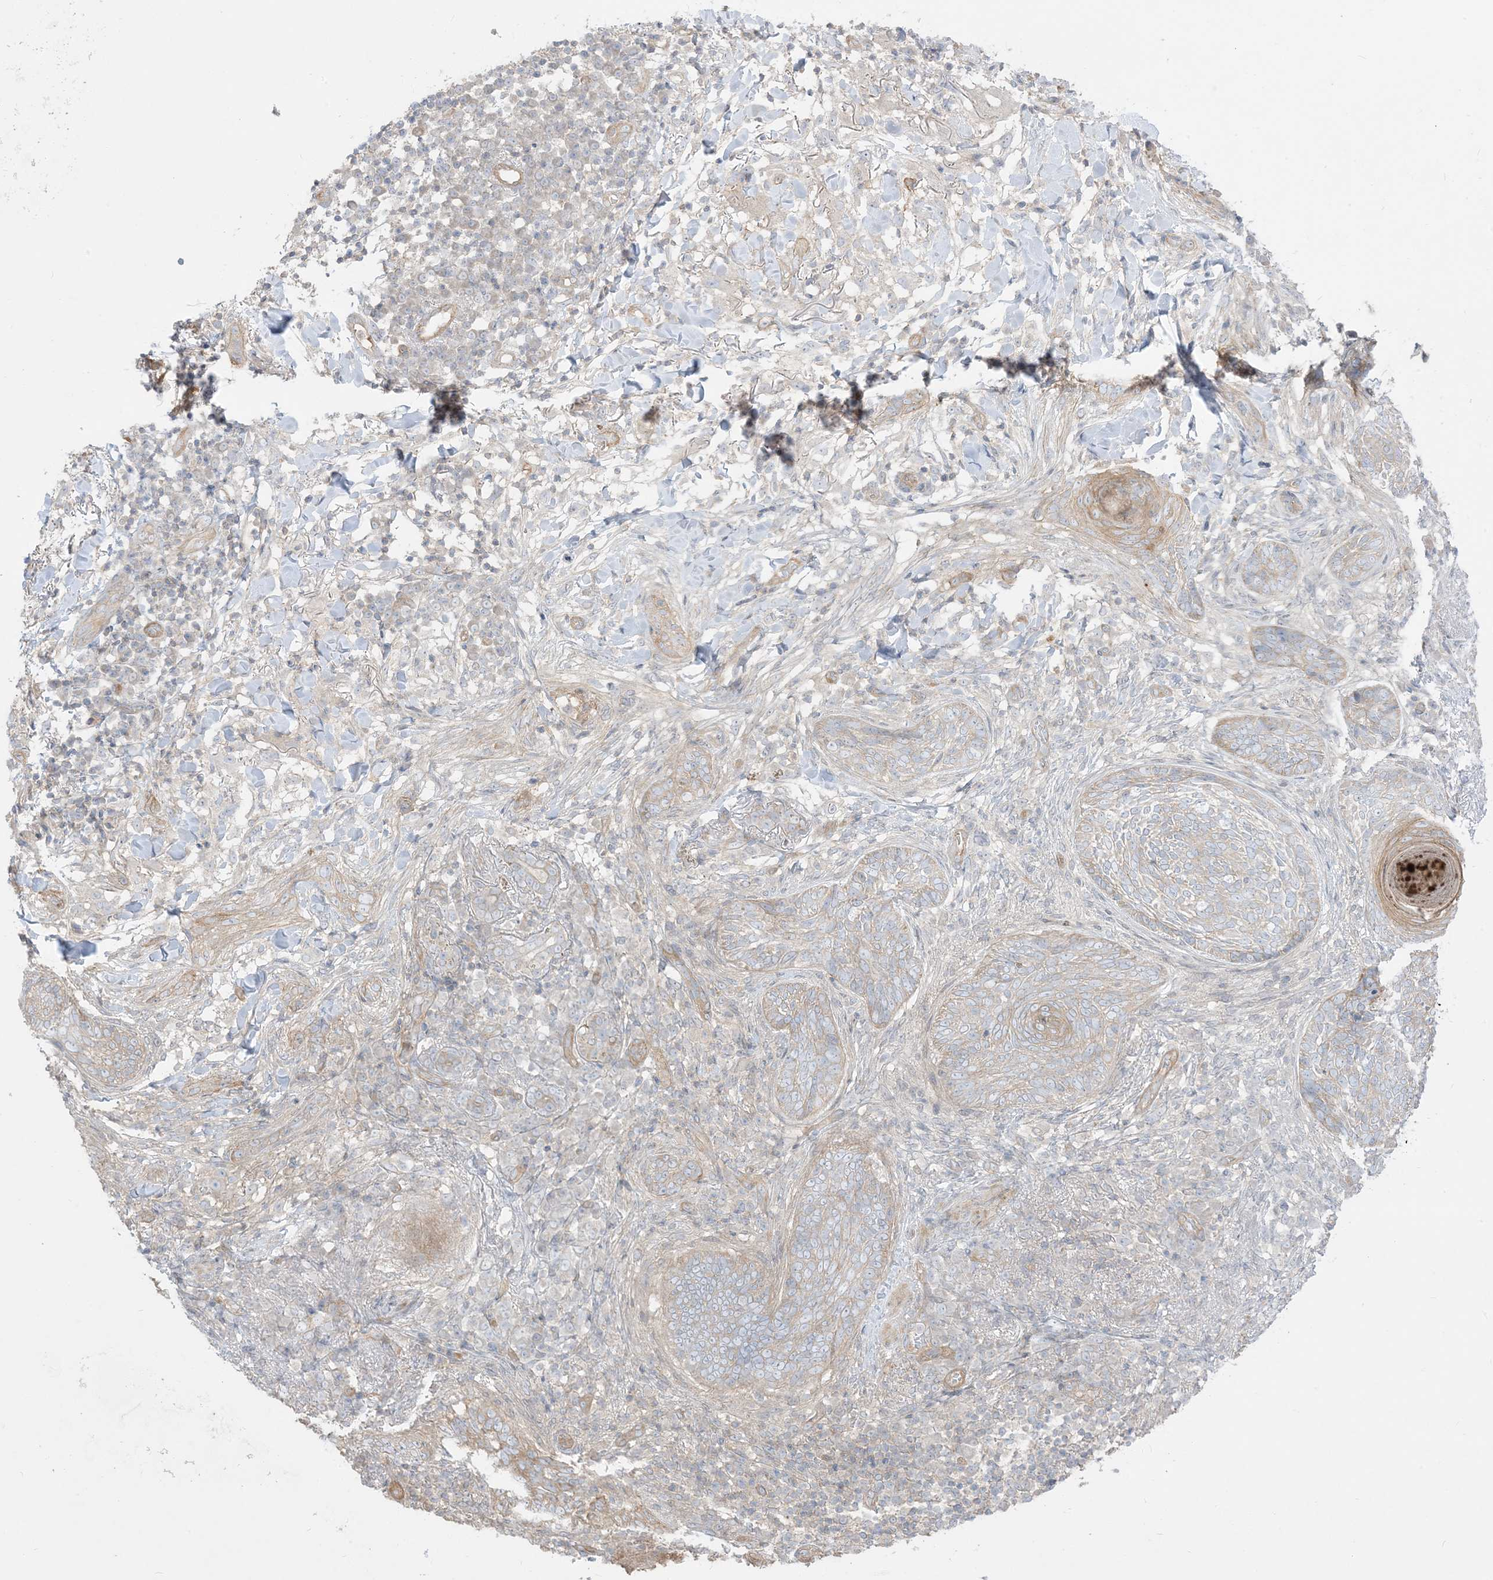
{"staining": {"intensity": "weak", "quantity": "<25%", "location": "cytoplasmic/membranous"}, "tissue": "skin cancer", "cell_type": "Tumor cells", "image_type": "cancer", "snomed": [{"axis": "morphology", "description": "Basal cell carcinoma"}, {"axis": "topography", "description": "Skin"}], "caption": "A micrograph of human skin cancer (basal cell carcinoma) is negative for staining in tumor cells.", "gene": "ARHGEF9", "patient": {"sex": "male", "age": 85}}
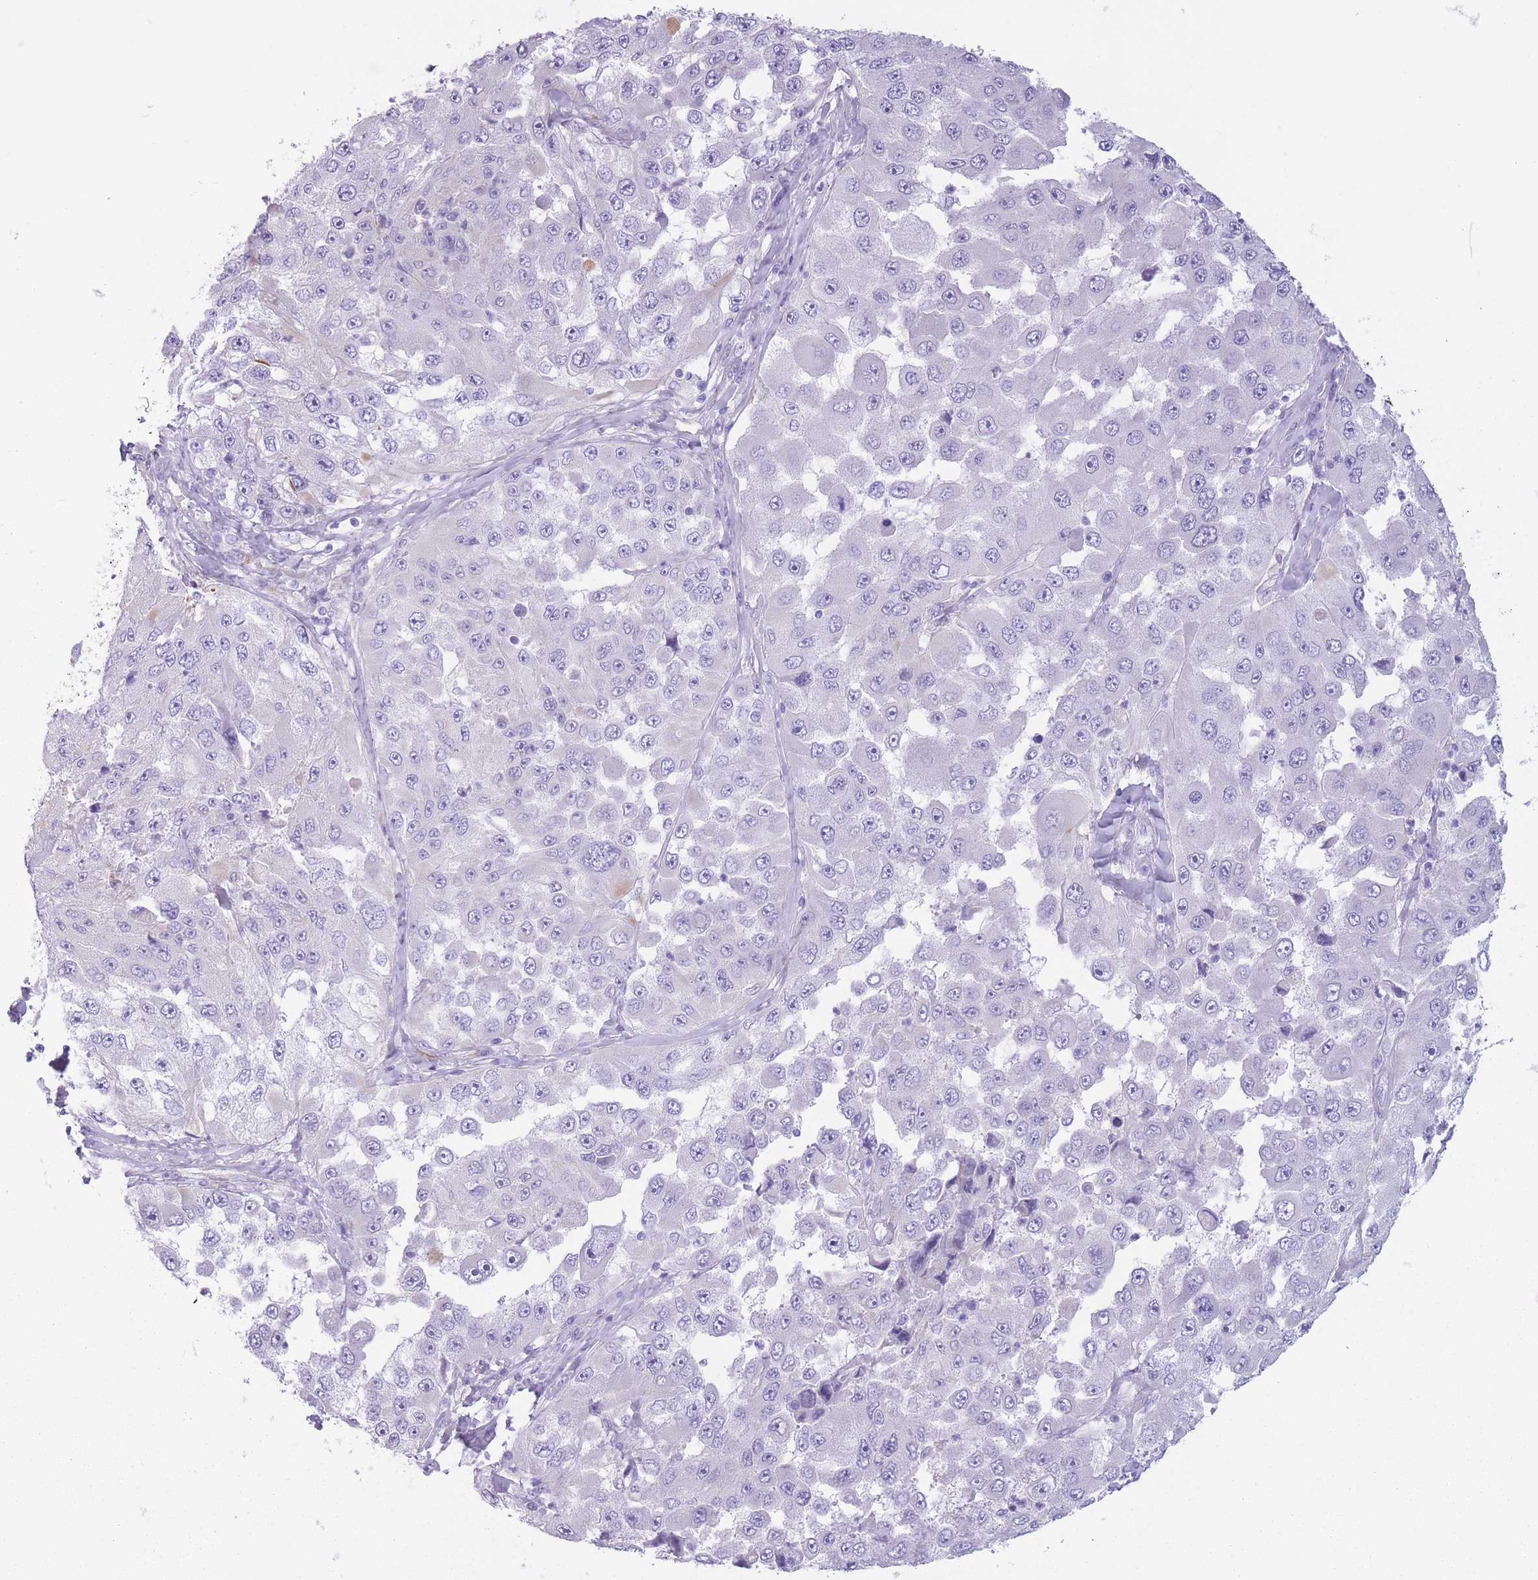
{"staining": {"intensity": "negative", "quantity": "none", "location": "none"}, "tissue": "melanoma", "cell_type": "Tumor cells", "image_type": "cancer", "snomed": [{"axis": "morphology", "description": "Malignant melanoma, Metastatic site"}, {"axis": "topography", "description": "Lymph node"}], "caption": "Immunohistochemistry (IHC) image of human malignant melanoma (metastatic site) stained for a protein (brown), which exhibits no positivity in tumor cells. The staining is performed using DAB (3,3'-diaminobenzidine) brown chromogen with nuclei counter-stained in using hematoxylin.", "gene": "PTCD1", "patient": {"sex": "male", "age": 62}}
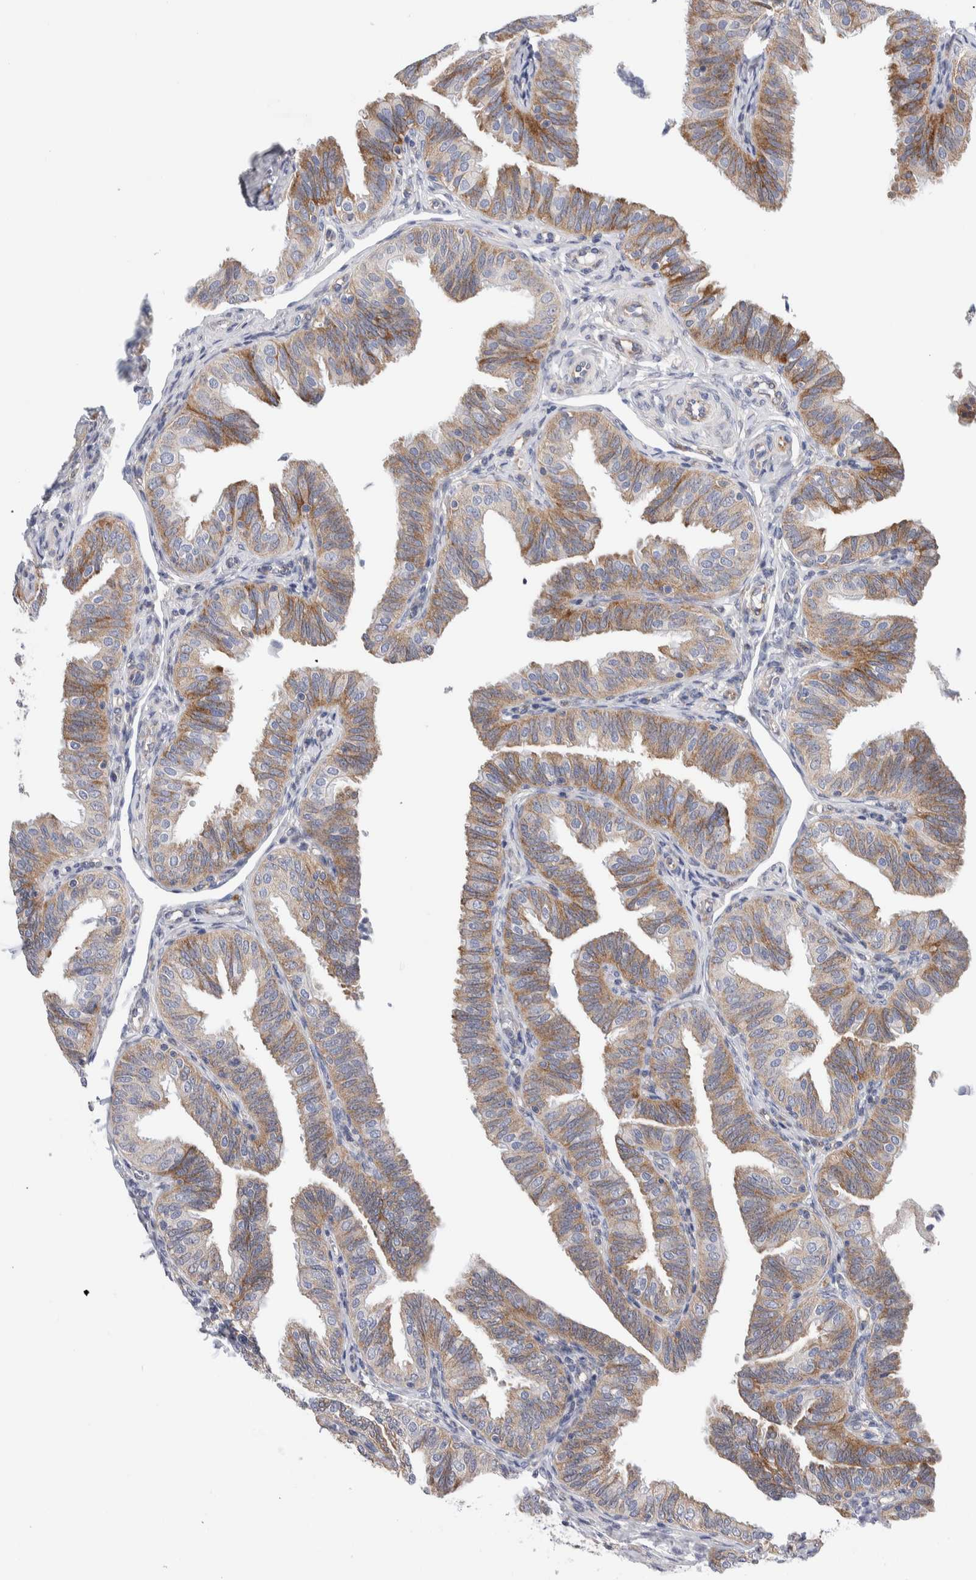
{"staining": {"intensity": "moderate", "quantity": "25%-75%", "location": "cytoplasmic/membranous"}, "tissue": "fallopian tube", "cell_type": "Glandular cells", "image_type": "normal", "snomed": [{"axis": "morphology", "description": "Normal tissue, NOS"}, {"axis": "topography", "description": "Fallopian tube"}], "caption": "Moderate cytoplasmic/membranous expression is present in about 25%-75% of glandular cells in normal fallopian tube. (brown staining indicates protein expression, while blue staining denotes nuclei).", "gene": "RACK1", "patient": {"sex": "female", "age": 35}}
################
_Task item_
Output all the material exactly. The pictures are to be left out.

_Answer space_
{"staining": {"intensity": "weak", "quantity": "<25%", "location": "cytoplasmic/membranous"}, "tissue": "skin cancer", "cell_type": "Tumor cells", "image_type": "cancer", "snomed": [{"axis": "morphology", "description": "Basal cell carcinoma"}, {"axis": "topography", "description": "Skin"}], "caption": "A micrograph of human skin cancer (basal cell carcinoma) is negative for staining in tumor cells.", "gene": "ARHGEF9", "patient": {"sex": "male", "age": 85}}
{"staining": {"intensity": "negative", "quantity": "none", "location": "none"}, "tissue": "melanoma", "cell_type": "Tumor cells", "image_type": "cancer", "snomed": [{"axis": "morphology", "description": "Malignant melanoma, Metastatic site"}, {"axis": "topography", "description": "Lymph node"}], "caption": "Immunohistochemistry (IHC) image of human malignant melanoma (metastatic site) stained for a protein (brown), which exhibits no positivity in tumor cells. The staining is performed using DAB (3,3'-diaminobenzidine) brown chromogen with nuclei counter-stained in using hematoxylin.", "gene": "PTCD1", "patient": {"sex": "male", "age": 62}}
{"staining": {"intensity": "moderate", "quantity": "25%-75%", "location": "cytoplasmic/membranous"}, "tissue": "fallopian tube", "cell_type": "Glandular cells", "image_type": "normal", "snomed": [{"axis": "morphology", "description": "Normal tissue, NOS"}, {"axis": "topography", "description": "Fallopian tube"}], "caption": "Moderate cytoplasmic/membranous expression is present in about 25%-75% of glandular cells in normal fallopian tube. (brown staining indicates protein expression, while blue staining denotes nuclei).", "gene": "RACK1", "patient": {"sex": "female", "age": 35}}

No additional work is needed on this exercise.